→ **Assignment**:
Would you transcribe each entry precisely as it stands, setting aside any images?

=== Begin Enclosure ===

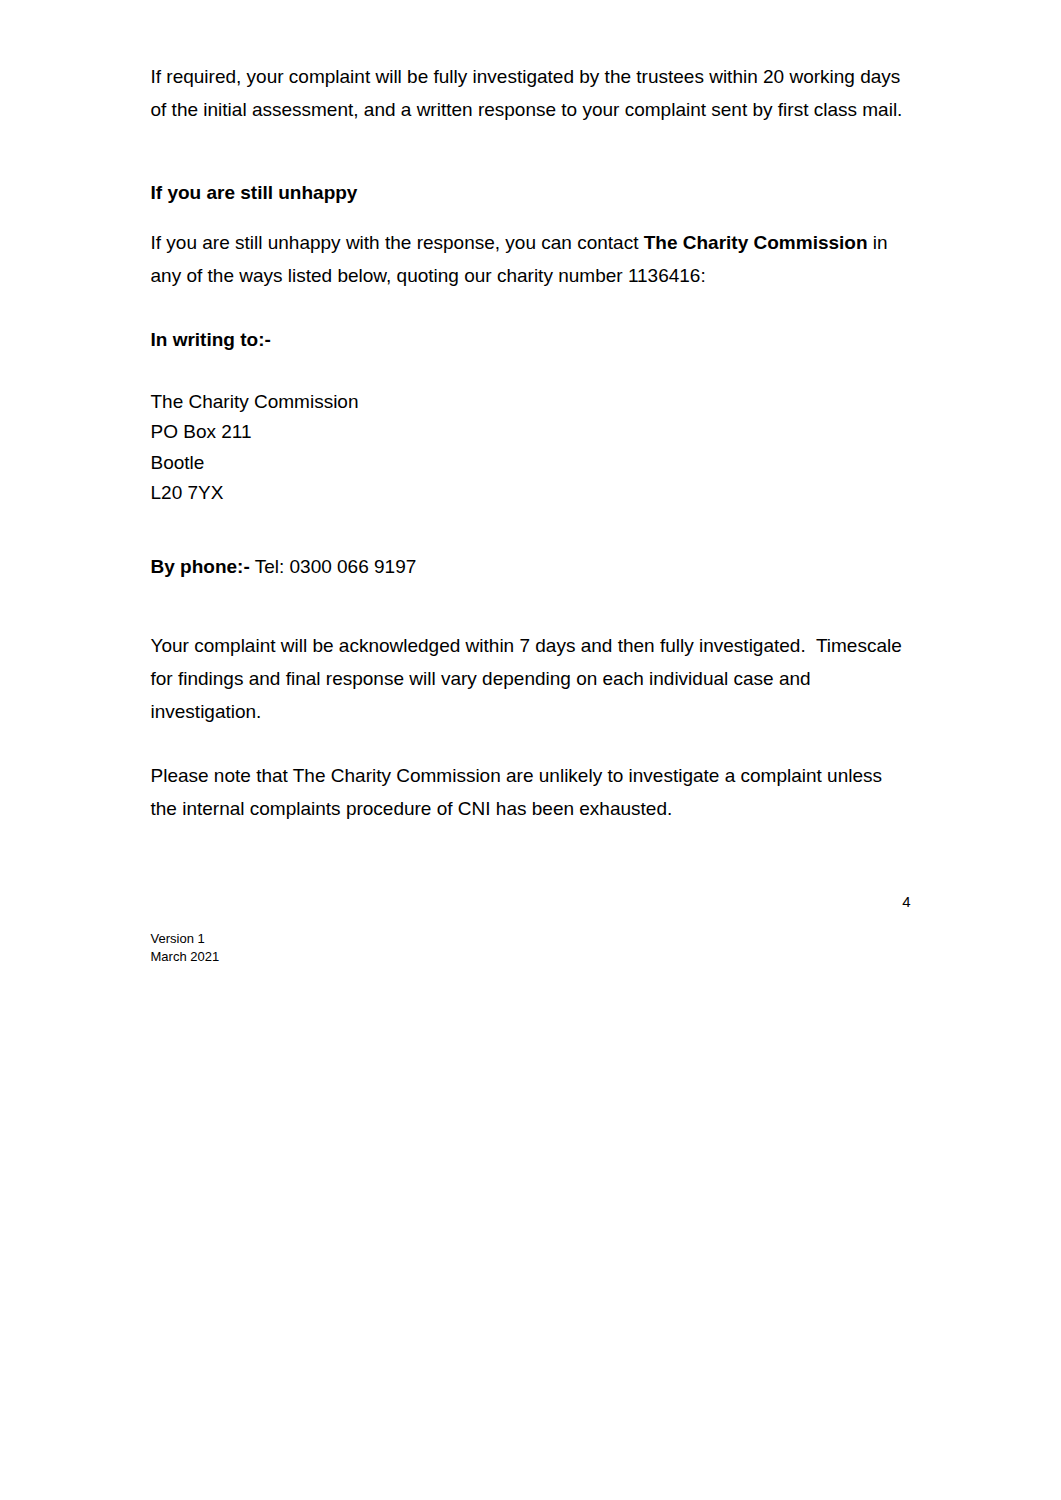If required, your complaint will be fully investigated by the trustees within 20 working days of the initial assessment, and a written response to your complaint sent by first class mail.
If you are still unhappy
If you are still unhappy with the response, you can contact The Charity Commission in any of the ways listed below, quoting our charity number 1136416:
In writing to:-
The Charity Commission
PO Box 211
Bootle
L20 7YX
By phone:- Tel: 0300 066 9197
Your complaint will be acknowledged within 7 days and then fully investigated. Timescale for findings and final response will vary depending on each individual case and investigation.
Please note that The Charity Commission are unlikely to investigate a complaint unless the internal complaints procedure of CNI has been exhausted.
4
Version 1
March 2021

=== End Enclosure ===

→ **Response to the exercise**:
If required, your complaint will be fully investigated by the trustees within 20 working days of the initial assessment, and a written response to your complaint sent by first class mail.
If you are still unhappy
If you are still unhappy with the response, you can contact The Charity Commission in any of the ways listed below, quoting our charity number 1136416:
In writing to:-
The Charity Commission
PO Box 211
Bootle
L20 7YX
By phone:- Tel: 0300 066 9197
Your complaint will be acknowledged within 7 days and then fully investigated. Timescale for findings and final response will vary depending on each individual case and investigation.
Please note that The Charity Commission are unlikely to investigate a complaint unless the internal complaints procedure of CNI has been exhausted.
4
Version 1
March 2021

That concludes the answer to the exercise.